ToolHive and MCP on Kubernetes

Jul 3, 2026

Guest:

Juan Antonio Osorio

Kubernetes settings might seem off, but changing them in production can feel risky.

Juan Antonio Osorio, Principal Engineer at Stacklok, shares why teams should have staging, CI, and observability in place before issues reach users.

In this interview:

Ways to handle risky Kubernetes configuration changes
How to spot readiness and autoscaling issues early
Why engineers should start thinking like product owners in the AI era
How AI workloads are changing Kubernetes infrastructure patterns

Subscribe to KubeFM Weekly

Get the latest Kubernetes videos delivered to your inbox every week.

or subscribe via

Relevant links

Transcription

Bart Farrell: So first things first, who are you, what's your role, and where do you work?

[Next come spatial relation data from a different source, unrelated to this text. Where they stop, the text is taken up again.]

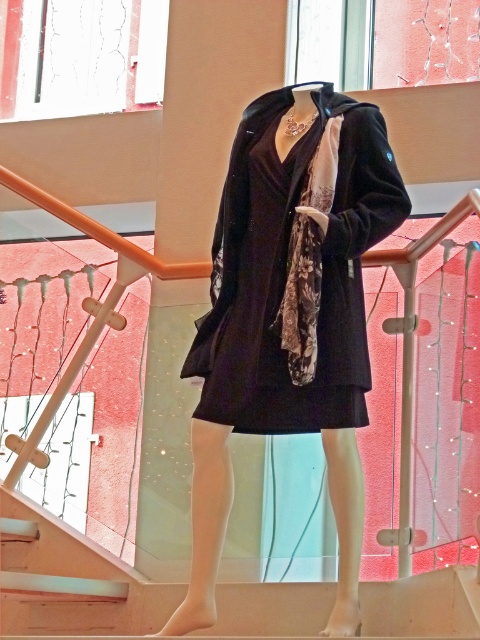
You are a customer in a mall and see the mannequin wearing a floral silk scarf at center and standing on white glossy stairs at lower center. Which object is positioned to the left of the other?

The white glossy stairs at lower center are positioned to the left of the floral silk scarf at center.

You are a customer trying to reach the scarf on the mannequin. The floral silk scarf at center is hanging near the white glossy stairs at lower center. Which object is closer to you if you are standing at the base of the stairs?

The white glossy stairs at lower center is positioned under the floral silk scarf at center, so the scarf is higher up. Therefore, the white glossy stairs at lower center is closer to you when standing at the base.

You are a customer in a clothing store and want to see the details of the velvet black coat at center and the floral silk scarf at center. Which item is easier to examine without moving closer?

The velvet black coat at center is easier to examine without moving closer because it is closer to the viewer than the floral silk scarf at center.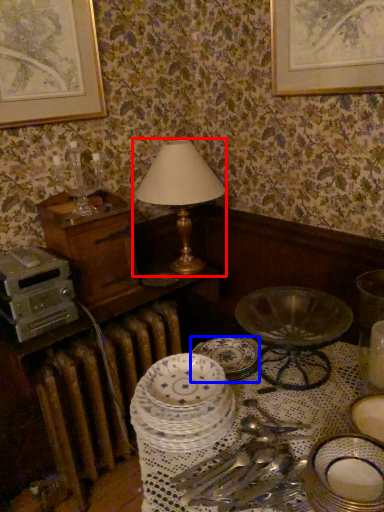
Question: Among these objects, which one is nearest to the camera, table lamp (highlighted by a red box) or plate (highlighted by a blue box)?

Choices:
 (A) table lamp
 (B) plate

Answer: (B)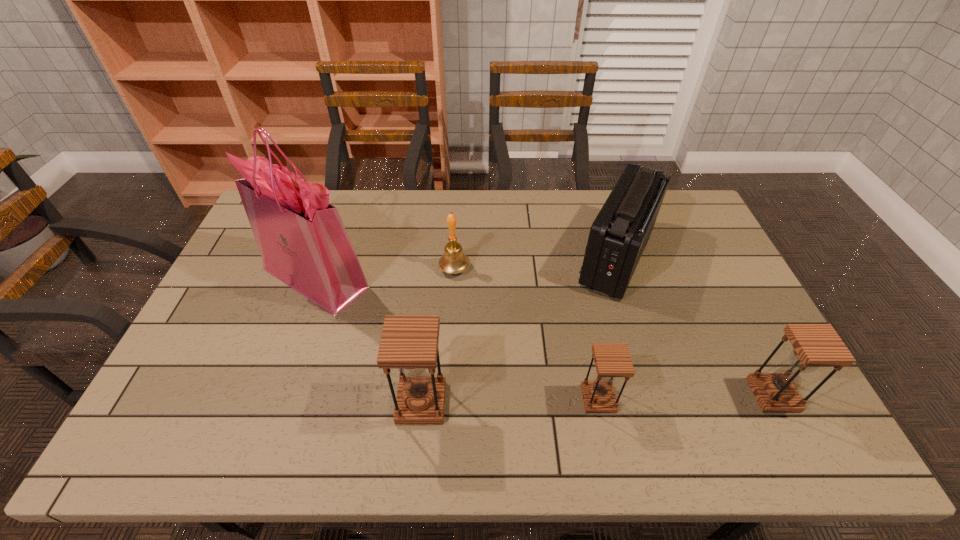
At what (x,y) coordinates should I click in order to perform the action: click on unoccupied position between the shortest object and the radio receiver. Please return your answer as a coordinate pair (x, y). The height and width of the screenshot is (540, 960). Looking at the image, I should click on (608, 328).

Select which object is the second closest to the leftmost hourglass. Please provide its 2D coordinates. Your answer should be formatted as a tuple, i.e. [(x, y)], where the tuple contains the x and y coordinates of a point satisfying the conditions above.

[(612, 360)]

Find the location of a particular element. The image size is (960, 540). object that is the closest one to the second hourglass from right to left is located at coordinates [x=618, y=236].

You are a GUI agent. You are given a task and a screenshot of the screen. Output one action in this format:
    pyautogui.click(x=<x>, y=<y>)
    Task: Click on the hourglass that can be found as the closest to the second tallest hourglass
    
    Given the screenshot: What is the action you would take?
    pyautogui.click(x=612, y=360)

Find the location of a particular element. The width and height of the screenshot is (960, 540). the third closest hourglass relative to the bell is located at coordinates (814, 345).

Locate an element on the screen. The width and height of the screenshot is (960, 540). vacant space that satisfies the following two spatial constraints: 1. on the front panel of the rightmost hourglass; 2. on the left side of the radio receiver is located at coordinates (660, 395).

In order to click on blank area in the image that satisfies the following two spatial constraints: 1. on the back side of the leftmost hourglass; 2. on the left side of the bell in this screenshot , I will do `click(435, 268)`.

Find the location of a particular element. Image resolution: width=960 pixels, height=540 pixels. vacant position in the image that satisfies the following two spatial constraints: 1. on the front panel of the radio receiver; 2. on the front side of the leftmost object is located at coordinates (623, 278).

Find the location of a particular element. This screenshot has height=540, width=960. free spot that satisfies the following two spatial constraints: 1. on the front side of the shortest object; 2. on the left side of the bell is located at coordinates (447, 399).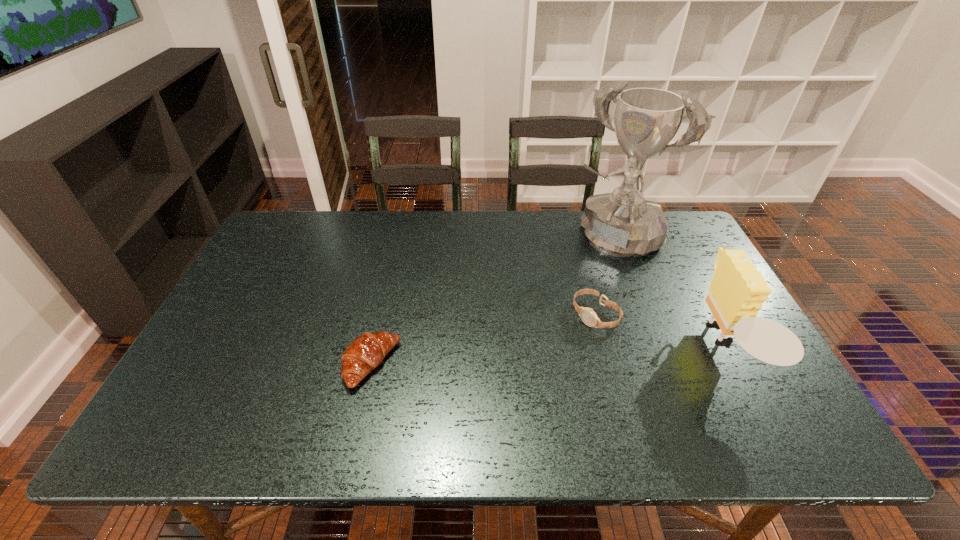
Identify the location of vacant space located 0.250m on the face of the watch. (511, 377).

Locate an element on the screen. This screenshot has width=960, height=540. vacant space located on the face of the watch is located at coordinates (475, 403).

Where is `object located in the far edge section of the desktop`? Image resolution: width=960 pixels, height=540 pixels. object located in the far edge section of the desktop is located at coordinates (623, 224).

I want to click on crescent roll situated at the near edge, so click(x=366, y=352).

The width and height of the screenshot is (960, 540). Find the location of `sponge that is at the near edge`. sponge that is at the near edge is located at coordinates [x=736, y=294].

I want to click on sponge that is positioned at the right edge, so click(736, 294).

Locate an element on the screen. award located at the right edge is located at coordinates coord(623,224).

This screenshot has width=960, height=540. Find the location of `object located at the far right corner`. object located at the far right corner is located at coordinates (623, 224).

Identify the location of object located at the near right corner. Image resolution: width=960 pixels, height=540 pixels. coord(736,294).

Identify the location of free space at the far edge. (393, 228).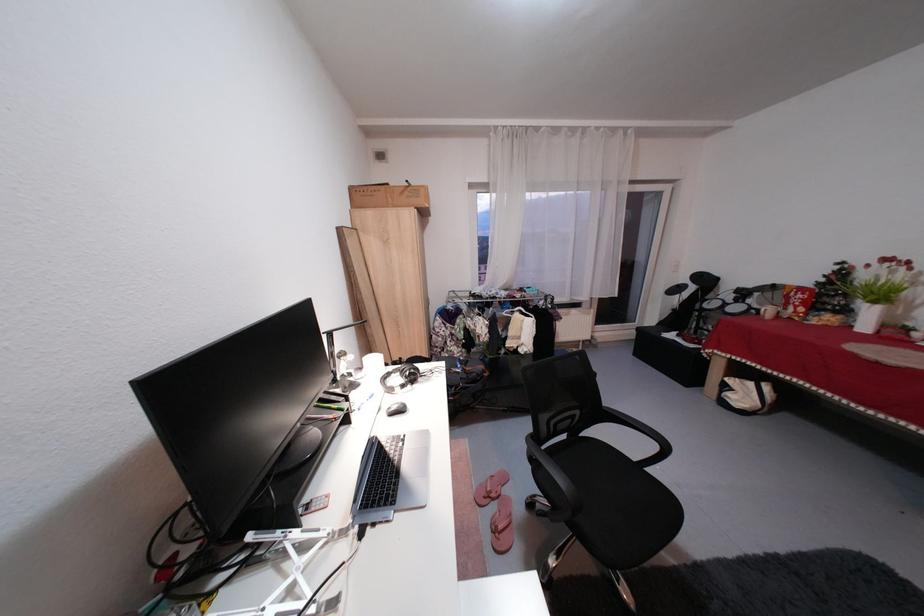
Find where to sit the chair sitting surface. Please return your answer as a coordinate pair (x, y).

(616, 504)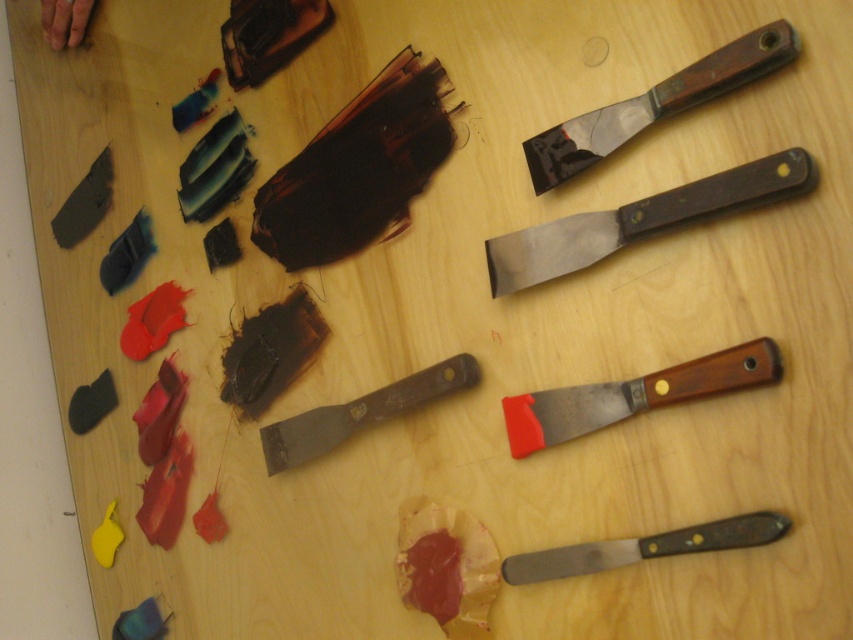
In the scene shown: Between wooden-handled spatula at center-right and metallic silver knife at bottom right, which one is positioned higher?

Positioned higher is wooden-handled spatula at center-right.

Is wooden-handled spatula at center-right to the right of metallic silver knife at bottom right from the viewer's perspective?

No, wooden-handled spatula at center-right is not to the right of metallic silver knife at bottom right.

Locate an element on the screen. The width and height of the screenshot is (853, 640). wooden-handled spatula at center-right is located at coordinates (631, 396).

Does point (508, 262) come farther from viewer compared to point (735, 348)?

Yes, it is.

Identify the location of wooden-handled putty knife at upper right. tap(637, 220).

Does wooden-handled putty knife at upper right appear over wooden-handled putty knife at center?

Correct, wooden-handled putty knife at upper right is located above wooden-handled putty knife at center.

Measure the distance from wooden-handled putty knife at upper right to wooden-handled putty knife at center.

wooden-handled putty knife at upper right is 8.32 inches from wooden-handled putty knife at center.

Is point (618, 241) positioned in front of point (398, 413)?

Yes, it is in front of point (398, 413).

This screenshot has width=853, height=640. Find the location of `wooden-handled putty knife at upper right`. wooden-handled putty knife at upper right is located at coordinates coord(637,220).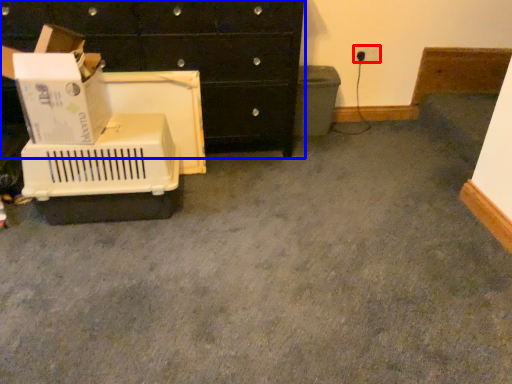
Question: Among these objects, which one is nearest to the camera, electric outlet (highlighted by a red box) or chest of drawers (highlighted by a blue box)?

Choices:
 (A) electric outlet
 (B) chest of drawers

Answer: (B)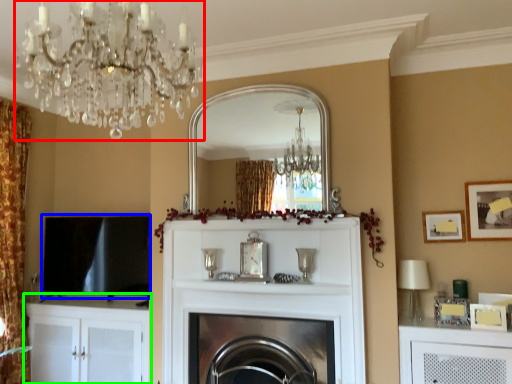
Question: Considering the real-world distances, which object is closest to light fixture (highlighted by a red box)? window screen (highlighted by a blue box) or cabinetry (highlighted by a green box).

Choices:
 (A) window screen
 (B) cabinetry

Answer: (A)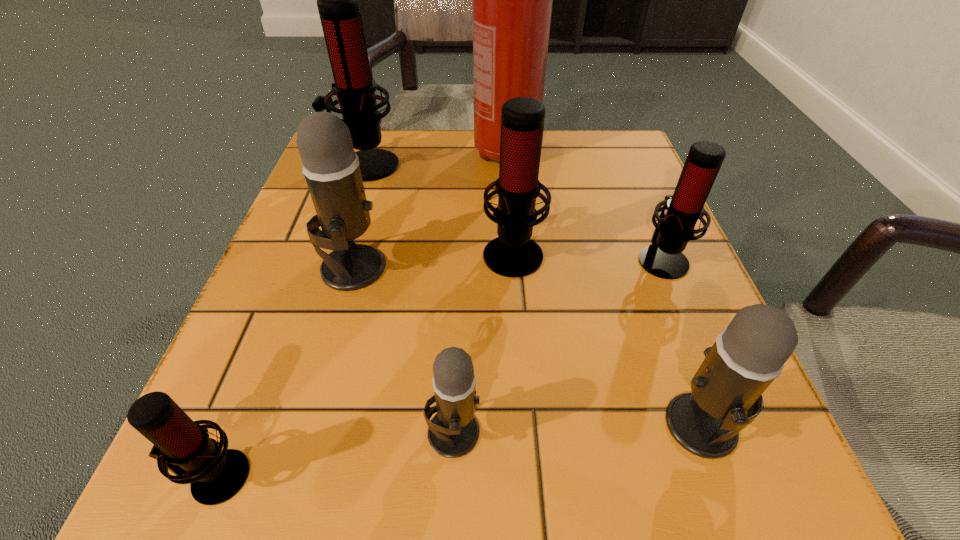
At what (x,y) coordinates should I click in order to perform the action: click on vacant space that satisfies the following two spatial constraints: 1. on the front side of the second red microphone from right to left; 2. on the left side of the farthest microphone. Please return your answer as a coordinate pair (x, y). Looking at the image, I should click on (335, 252).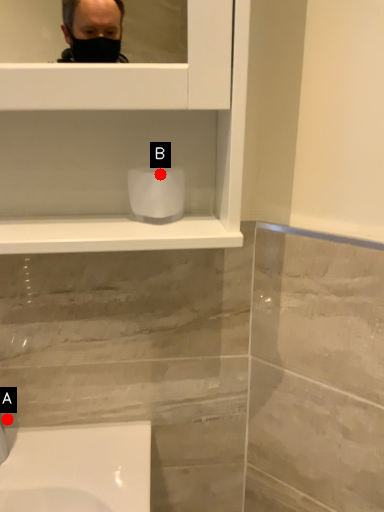
Question: Two points are circled on the image, labeled by A and B beside each circle. Which point appears farthest from the camera in this image?

Choices:
 (A) A is further
 (B) B is further

Answer: (A)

Juan Antonio Osorio: My name is Juan Antonio Osorio. People call me Ozz. I'm a principal engineer at a company called Stacklok. We do AI infrastructure in the Kubernetes world.

Bart Farrell: A Kubernetes setting can look wrong but still feel risky to change once it's already in production. Requests, limits, autoscaling, or probes. What would you tell a team that sees the problem but is nervous the fix could cause an outage?

Juan Antonio Osorio: Not fixing it is going to cause an outage as well. People underestimate having a staging environment. Definitely try to put some effort into that and be less afraid because we've done this before. It's something that you can tackle. Don't be afraid. Just try to set up guardrails so you can catch it fast.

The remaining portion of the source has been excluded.